I welcome the Prime Minister’s commitment to respond personally to the Foreign Affairs Committee report, which has been so carefully presented to the House and the country. Will he confirm that, before bringing any motion to the House, he will provide answers, as he has indicated that he will, to the seven questions raised by the Select Committee report? Will he also say more about the particular contribution that Britain has made to the Vienna talks on the future of Syria? The talks possibly provide a basis for some cautious optimism that there could indeed be a political future in Syria that involves a ceasefire and the ability of people eventually to be able to return home.

Finally on this matter, will the Prime Minister also say what more can be done to cut off supplies of weapons and external markets to ISIL? Weapons are being supplied to some of the most repressive regimes in the region. What is being done to ensure that they do not end up in even worse hands, including those of ISIL and some of the extremist jihadist groups in Syria? What more can be done to bring to account those Governments, organisations or banks that have funded these extremists, or turned a blind eye to them? We need to know the financial trail by which ISIL gets its funding and indeed sells its oil.

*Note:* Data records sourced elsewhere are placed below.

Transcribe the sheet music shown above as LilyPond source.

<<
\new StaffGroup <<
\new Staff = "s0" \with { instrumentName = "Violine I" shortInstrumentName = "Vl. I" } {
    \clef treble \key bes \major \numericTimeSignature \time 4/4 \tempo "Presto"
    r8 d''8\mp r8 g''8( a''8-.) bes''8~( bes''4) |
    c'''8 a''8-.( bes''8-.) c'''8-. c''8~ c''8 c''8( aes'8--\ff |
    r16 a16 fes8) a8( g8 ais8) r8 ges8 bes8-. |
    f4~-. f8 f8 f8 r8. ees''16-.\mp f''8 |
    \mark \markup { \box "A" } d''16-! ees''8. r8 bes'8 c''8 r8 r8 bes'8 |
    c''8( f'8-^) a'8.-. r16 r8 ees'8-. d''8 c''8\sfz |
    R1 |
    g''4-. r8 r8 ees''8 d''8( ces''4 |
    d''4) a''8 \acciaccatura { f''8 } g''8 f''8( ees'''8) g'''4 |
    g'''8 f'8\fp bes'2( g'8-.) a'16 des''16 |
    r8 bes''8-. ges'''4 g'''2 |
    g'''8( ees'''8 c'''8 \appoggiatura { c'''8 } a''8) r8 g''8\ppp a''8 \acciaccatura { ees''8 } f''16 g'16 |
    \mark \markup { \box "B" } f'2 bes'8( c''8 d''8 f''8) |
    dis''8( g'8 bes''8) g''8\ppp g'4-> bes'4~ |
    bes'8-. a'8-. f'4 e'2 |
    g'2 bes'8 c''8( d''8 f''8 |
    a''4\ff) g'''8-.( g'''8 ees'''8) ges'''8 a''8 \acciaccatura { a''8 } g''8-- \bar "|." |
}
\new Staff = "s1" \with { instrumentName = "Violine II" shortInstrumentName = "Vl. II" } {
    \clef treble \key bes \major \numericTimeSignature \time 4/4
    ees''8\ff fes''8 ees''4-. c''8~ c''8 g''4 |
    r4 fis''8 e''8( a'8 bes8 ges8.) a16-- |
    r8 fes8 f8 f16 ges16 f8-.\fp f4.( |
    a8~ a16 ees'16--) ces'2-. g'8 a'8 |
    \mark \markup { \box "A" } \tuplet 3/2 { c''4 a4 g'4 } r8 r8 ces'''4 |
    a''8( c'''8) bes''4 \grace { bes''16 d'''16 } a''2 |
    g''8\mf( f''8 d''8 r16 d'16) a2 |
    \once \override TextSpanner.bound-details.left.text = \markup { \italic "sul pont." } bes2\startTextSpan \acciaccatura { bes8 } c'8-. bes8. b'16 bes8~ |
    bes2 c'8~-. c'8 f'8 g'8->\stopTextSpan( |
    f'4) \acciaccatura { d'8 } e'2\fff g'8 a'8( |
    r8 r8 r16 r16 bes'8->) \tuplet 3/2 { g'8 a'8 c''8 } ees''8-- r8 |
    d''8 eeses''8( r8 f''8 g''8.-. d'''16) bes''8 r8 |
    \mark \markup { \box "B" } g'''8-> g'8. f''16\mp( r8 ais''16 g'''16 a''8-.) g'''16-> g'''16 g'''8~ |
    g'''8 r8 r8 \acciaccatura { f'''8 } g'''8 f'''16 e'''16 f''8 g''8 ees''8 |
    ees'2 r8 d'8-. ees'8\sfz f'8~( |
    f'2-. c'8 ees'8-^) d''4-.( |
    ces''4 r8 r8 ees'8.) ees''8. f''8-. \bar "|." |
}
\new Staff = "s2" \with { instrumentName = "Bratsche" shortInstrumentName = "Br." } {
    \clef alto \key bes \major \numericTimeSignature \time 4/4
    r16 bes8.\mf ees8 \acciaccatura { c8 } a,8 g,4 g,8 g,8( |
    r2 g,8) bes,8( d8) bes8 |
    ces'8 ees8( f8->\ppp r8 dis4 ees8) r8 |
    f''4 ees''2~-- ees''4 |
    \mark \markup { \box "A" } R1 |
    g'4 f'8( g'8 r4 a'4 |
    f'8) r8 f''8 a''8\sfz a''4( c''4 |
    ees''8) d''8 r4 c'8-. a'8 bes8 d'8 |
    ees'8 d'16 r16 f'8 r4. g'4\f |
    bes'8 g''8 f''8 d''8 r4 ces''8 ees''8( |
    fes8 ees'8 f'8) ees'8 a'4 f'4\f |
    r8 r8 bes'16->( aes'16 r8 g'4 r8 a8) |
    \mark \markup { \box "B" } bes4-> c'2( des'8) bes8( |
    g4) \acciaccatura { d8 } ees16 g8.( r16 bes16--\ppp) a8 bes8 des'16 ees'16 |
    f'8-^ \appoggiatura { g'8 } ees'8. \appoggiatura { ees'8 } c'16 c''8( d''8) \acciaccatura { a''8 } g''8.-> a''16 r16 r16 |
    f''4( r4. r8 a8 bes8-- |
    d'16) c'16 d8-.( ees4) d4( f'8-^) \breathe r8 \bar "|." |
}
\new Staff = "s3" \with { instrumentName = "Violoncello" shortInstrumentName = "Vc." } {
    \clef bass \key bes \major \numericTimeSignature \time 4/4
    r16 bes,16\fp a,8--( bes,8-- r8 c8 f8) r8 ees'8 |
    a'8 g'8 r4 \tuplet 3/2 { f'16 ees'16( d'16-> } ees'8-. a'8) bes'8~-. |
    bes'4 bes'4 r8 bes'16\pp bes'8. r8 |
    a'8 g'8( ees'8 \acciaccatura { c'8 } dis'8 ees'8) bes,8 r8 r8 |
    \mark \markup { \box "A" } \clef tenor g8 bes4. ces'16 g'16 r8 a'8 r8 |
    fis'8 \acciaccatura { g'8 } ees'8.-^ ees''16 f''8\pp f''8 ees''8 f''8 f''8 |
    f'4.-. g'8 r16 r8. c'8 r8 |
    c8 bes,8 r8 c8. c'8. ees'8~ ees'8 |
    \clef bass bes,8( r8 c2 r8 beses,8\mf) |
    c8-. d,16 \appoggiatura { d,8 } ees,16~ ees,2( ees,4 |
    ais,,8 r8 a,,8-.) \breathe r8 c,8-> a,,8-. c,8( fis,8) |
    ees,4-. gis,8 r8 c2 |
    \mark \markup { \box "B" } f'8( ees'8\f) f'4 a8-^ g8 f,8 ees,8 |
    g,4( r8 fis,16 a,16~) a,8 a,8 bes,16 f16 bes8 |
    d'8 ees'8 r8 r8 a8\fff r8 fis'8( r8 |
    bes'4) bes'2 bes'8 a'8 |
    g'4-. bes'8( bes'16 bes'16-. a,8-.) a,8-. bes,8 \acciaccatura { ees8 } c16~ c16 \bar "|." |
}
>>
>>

Turning quickly now to other G20 issues, did the Prime Minister have a chance to congratulate the new Canadian Prime Minister? He did not mention it, but I am sure that he has. Is he also aware that the current slowdown in the global economy is causing concern? What discussions has he had with his Chancellor about the dangers of more demand being sucked out of the economy at this time?

In conclusion, the Prime Minister mentioned the climate change talks that will be going on in Paris over the next few weeks. They are very, very important indeed. I welcome the commitment he made in relation to the problems created by epidemics and antibiotic resistance. I ask him also to consider this: the cuts that have been made to renewable energy in this country run directly counter to everything he and his Government have said they want to achieve at the climate change talks. We must combat climate change globally, internationally, and here in Britain.